Chocolate caramel Anzac slice

The invention of the ANZAC biscuit has long been contested with both Australia and New Zealand claiming the title. Whatever the truth though, the biscuit has well and truly earned its place as the official biccie to dunk into your tea on ANZAC day. Legend has it they were invented by the wives of soldiers who sent them to their husbands fighting abroad as the ingredients were hardy and didn’t spoil easily. The recipe first appeared in the War Chest Cookery Book in 1917 and in the early years was also referred to as ‘Rolled Oat Biscuits’ and ‘Soldier’s Biscuits’. This recipe is a twist on the original, with caramel and chocolate layers resting on top of the ANZAC biscuit base. It’s rich and gooey so serve it up in small squares with a fresh pot of tea and raise your cup to all our soldiers who served and fought to protect our shores.

Ingredients

  • ANZAC Biscuit Base
  • 125g butter
  • 4 tbsp golden syrup
  • ¼ tsp of baking soda
  • 1 tbsp boiling water
  • 1 cup rolled oats
  • 1 cup plain flour
  • ½ cup brown sugar
  • ¾ cup desiccated coconut

Caramel Filling

  • 400g can sweetened condensed milk
  • 130g butter
  • ⅓ cup caster sugar
  • ⅓ cup golden syrup

Topping

  • 200g dark chocolate buttons
  • 1 tbsp melted butter

Method

ANZAC Biscuit Base

1. Preheat the oven to 160°C and line a 20cm x 20cm square tin with baking paper. Melt together the butter and golden syrup in a saucepan over a low heat.

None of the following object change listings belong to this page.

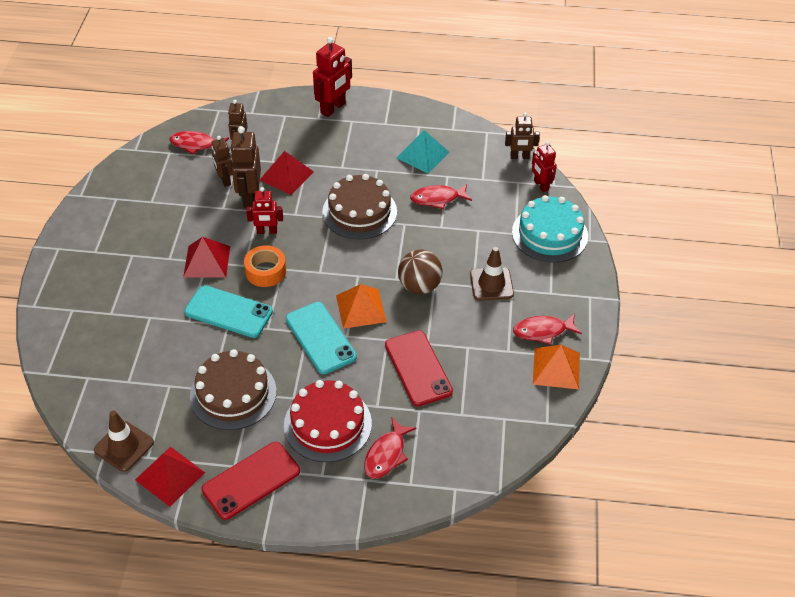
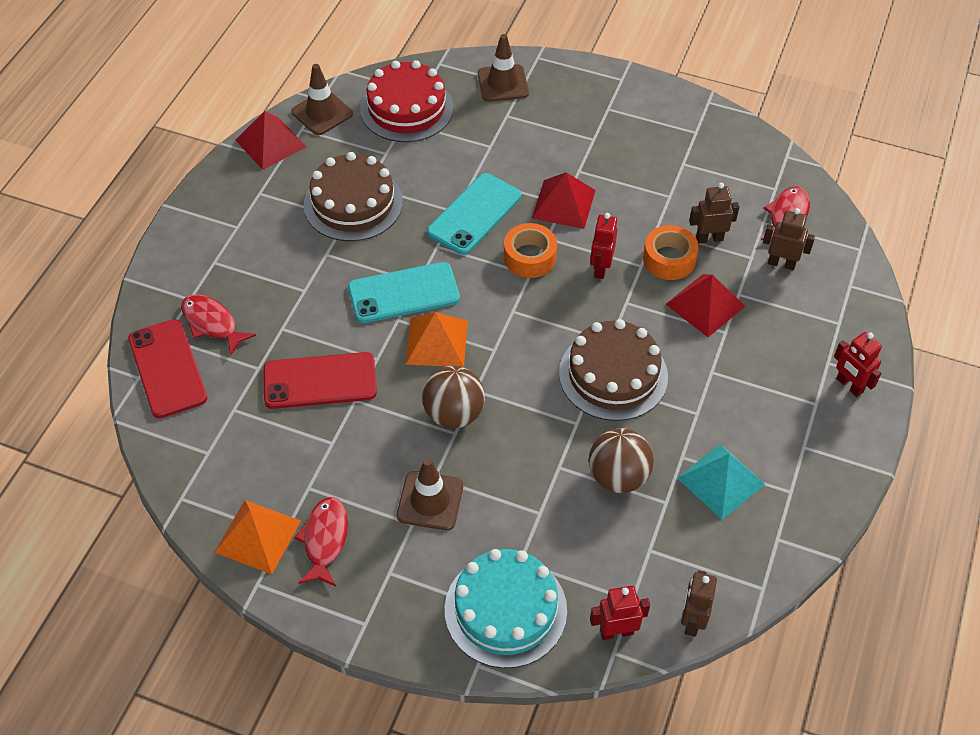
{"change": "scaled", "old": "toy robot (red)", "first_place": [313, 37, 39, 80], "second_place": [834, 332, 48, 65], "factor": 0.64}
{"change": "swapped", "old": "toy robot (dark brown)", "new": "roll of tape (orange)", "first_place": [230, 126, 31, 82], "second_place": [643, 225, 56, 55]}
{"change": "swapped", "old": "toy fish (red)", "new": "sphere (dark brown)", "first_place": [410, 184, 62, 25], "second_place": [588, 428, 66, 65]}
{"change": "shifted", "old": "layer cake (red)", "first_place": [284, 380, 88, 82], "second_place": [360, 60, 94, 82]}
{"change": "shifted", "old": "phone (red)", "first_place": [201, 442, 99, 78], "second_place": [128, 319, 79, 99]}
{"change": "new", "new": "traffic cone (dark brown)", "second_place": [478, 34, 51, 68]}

2. In a large bowl, combine oats, flour, brown sugar and coconut. Dissolve the baking soda in the boiling water, add to saucepan.

3. Combine liquid and dry ingredients, then press the biscuit mixture into the bottom of the tin and bake in the oven for around 15 mins or until lightly golden brown. Allow to cool whilst you make the caramel filling.

Caramel Filling

1. Mix together the condensed milk, butter, sugar and golden syrup in a saucepan over a low heat. Stir for 15 minutes until the mixture becomes a darker golden colour and thick. Do not leave unattended as it can burn.

2. Let the caramel cool slightly before pouring into the tin over your ANZAC biscuit base. Transfer to the fridge to set.

Topping

1. Melt dark chocolate and butter in microwave or in a small saucepan over low heat. Pour over the caramel and allow to set before cutting into squares.